Both the report and the infographic may not fully reflect the impact of the pandemic, though, since data collection for the October release ended on June 1, 2020.
K-12 Pandemic Gaps Persist
LearnPlatform, which tracks online use of more than 8,000 edtech products, is out with a new analysis that doesn’t bode well for those hoping technology gaps between have and have-not districts would even out over time as the pandemic continued.
The company’s latest analysis—based on what it calls a representative sample of 2.5 million students in more than 250 districts across 17 states—confirms “significant gaps” in usage continue between more affluent districts and higher-poverty districts.

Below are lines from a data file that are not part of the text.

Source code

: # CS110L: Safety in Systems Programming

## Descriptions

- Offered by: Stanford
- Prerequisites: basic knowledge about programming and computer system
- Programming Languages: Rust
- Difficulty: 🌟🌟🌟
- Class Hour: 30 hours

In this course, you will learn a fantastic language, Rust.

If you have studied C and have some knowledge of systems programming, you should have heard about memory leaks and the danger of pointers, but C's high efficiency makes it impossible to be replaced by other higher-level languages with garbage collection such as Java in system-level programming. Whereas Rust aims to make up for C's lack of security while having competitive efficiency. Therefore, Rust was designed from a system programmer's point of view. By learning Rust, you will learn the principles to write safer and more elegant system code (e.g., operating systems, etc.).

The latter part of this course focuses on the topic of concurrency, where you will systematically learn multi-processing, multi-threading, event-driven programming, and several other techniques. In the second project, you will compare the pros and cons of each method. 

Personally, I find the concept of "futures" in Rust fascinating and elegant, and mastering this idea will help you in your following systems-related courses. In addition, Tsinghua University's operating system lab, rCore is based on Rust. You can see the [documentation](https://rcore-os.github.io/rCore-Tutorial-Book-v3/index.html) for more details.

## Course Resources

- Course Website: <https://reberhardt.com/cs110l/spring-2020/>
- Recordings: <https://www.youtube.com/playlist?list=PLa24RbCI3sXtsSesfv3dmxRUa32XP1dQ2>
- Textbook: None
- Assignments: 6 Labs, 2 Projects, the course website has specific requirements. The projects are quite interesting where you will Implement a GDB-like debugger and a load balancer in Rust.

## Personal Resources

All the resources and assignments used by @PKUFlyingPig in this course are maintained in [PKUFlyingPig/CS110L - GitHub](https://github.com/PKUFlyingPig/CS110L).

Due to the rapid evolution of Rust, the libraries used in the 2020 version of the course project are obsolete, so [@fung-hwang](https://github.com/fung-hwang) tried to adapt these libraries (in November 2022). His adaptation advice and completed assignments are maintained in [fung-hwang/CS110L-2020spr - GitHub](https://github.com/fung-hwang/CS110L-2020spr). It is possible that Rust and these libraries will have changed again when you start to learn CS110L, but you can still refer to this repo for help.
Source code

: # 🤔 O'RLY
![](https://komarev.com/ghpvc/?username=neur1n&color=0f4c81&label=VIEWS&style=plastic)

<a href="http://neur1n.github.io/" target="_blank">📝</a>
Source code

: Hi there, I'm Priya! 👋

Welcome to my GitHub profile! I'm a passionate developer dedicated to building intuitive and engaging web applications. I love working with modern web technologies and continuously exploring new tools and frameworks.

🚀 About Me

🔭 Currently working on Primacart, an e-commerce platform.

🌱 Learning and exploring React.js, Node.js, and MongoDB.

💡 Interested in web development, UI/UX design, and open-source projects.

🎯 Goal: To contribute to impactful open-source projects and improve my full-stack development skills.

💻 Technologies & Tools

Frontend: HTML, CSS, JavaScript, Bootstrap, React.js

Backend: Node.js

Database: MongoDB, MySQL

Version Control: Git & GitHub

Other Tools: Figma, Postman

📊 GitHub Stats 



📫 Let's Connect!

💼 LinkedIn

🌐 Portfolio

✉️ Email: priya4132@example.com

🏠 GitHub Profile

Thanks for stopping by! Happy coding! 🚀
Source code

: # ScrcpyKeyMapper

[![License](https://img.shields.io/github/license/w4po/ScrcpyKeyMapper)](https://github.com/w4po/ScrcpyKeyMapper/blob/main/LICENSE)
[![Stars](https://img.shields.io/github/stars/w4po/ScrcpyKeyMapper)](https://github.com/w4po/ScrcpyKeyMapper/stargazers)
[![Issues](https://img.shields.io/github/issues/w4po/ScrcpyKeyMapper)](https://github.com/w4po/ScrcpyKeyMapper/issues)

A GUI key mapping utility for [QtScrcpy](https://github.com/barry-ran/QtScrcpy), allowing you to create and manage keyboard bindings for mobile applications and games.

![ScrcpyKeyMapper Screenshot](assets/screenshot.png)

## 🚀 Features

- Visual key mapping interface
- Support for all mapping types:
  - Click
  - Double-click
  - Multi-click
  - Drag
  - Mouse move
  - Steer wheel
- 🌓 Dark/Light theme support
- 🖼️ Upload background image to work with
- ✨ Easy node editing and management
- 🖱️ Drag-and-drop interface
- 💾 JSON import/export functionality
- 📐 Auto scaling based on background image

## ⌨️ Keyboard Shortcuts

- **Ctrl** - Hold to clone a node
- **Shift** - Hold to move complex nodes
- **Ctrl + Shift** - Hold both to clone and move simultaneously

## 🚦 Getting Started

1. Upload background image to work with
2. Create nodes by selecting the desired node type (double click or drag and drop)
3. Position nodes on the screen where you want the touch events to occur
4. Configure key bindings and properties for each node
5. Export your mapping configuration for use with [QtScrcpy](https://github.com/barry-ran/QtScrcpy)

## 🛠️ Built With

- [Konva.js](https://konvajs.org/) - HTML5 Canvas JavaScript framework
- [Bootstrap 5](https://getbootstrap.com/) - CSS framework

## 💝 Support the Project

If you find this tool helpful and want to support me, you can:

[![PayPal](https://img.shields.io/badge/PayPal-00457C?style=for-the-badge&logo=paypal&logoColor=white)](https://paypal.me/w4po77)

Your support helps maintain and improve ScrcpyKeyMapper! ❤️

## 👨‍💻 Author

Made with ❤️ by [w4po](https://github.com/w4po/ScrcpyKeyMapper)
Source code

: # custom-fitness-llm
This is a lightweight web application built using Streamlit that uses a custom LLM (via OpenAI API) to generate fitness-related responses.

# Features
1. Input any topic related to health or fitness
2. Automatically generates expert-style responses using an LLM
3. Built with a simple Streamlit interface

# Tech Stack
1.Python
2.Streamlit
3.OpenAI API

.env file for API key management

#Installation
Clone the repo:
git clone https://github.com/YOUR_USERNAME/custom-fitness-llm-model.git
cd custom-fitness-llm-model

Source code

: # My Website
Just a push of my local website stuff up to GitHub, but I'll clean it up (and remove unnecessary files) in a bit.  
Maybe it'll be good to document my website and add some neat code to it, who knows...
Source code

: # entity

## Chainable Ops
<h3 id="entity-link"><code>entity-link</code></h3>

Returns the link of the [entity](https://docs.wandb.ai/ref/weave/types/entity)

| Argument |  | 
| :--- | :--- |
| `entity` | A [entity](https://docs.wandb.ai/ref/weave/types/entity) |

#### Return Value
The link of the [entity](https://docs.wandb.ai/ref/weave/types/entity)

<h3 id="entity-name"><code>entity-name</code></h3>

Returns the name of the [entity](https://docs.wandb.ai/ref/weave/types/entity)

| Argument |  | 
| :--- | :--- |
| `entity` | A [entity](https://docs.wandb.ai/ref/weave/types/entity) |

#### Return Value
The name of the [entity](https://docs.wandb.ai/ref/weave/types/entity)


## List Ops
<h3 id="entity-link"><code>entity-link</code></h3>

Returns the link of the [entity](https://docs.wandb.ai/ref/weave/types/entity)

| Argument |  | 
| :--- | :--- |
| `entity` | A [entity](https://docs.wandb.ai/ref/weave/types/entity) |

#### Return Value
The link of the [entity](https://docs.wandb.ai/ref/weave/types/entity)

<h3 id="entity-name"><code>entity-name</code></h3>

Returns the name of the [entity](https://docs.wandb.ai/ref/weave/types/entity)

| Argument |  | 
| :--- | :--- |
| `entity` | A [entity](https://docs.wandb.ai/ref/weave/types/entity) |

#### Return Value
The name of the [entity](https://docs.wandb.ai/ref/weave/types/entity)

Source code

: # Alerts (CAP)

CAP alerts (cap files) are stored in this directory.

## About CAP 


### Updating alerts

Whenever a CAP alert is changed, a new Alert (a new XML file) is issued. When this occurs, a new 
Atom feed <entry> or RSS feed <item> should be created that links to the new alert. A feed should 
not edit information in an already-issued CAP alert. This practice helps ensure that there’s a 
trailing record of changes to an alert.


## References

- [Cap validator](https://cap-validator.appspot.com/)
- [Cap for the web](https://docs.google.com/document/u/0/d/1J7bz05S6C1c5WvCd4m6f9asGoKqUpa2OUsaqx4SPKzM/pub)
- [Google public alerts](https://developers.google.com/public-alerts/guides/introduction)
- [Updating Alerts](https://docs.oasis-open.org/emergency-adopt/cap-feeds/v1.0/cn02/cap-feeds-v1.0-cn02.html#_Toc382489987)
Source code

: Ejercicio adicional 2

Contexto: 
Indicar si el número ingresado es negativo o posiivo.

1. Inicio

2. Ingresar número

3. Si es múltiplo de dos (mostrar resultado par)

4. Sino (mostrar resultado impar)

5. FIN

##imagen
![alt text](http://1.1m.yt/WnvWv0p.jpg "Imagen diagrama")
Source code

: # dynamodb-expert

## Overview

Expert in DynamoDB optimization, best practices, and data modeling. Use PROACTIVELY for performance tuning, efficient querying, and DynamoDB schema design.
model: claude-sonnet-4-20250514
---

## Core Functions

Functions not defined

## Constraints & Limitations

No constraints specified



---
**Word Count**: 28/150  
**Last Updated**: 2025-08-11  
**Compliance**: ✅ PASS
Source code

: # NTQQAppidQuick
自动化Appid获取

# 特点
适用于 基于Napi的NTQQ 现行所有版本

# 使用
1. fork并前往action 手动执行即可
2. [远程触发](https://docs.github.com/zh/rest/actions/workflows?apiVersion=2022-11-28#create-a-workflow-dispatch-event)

LearnPlatform defines more affluent districts as those with fewer than 25 percent of students qualifying for free and reduced price lunch; higher-poverty districts are everyone else.
The company has been running this comparison since February, through the COVID-19 spurred school closures, and into September. The one positive sign is overall “engagement”—apparently defined simply as overall usage—is up from spring to fall 2020. But the “double-digit” usage gaps between more affluent and higher-poverty districts that began in the spring continue.
Hey, Get Off My LAN!
Got a toddler? Get ready to lose your nerd cred when they turn 10.
A recent survey of 2,000 parents from VTech conducted by OnePoll finds that, on average, parents of 3-12 year old children say their kids “will surpass their own tech skills” by the time they’re in the fourth grade. Not surprisingly, the report from the tech toy maker is filled with happy graphics and positive findings about the potential of kids and technology, from “Tech can help children find creative outlets” (50 percent agree) to “Tech will help children in a variety of career paths” (47 percent nod yes).
A bit less fun is the survey’s finding about when kids were introduced to personal technology: children now ages 3-5 first got their hands on tech at age 2. That’s a full year earlier than children now ages 6-12.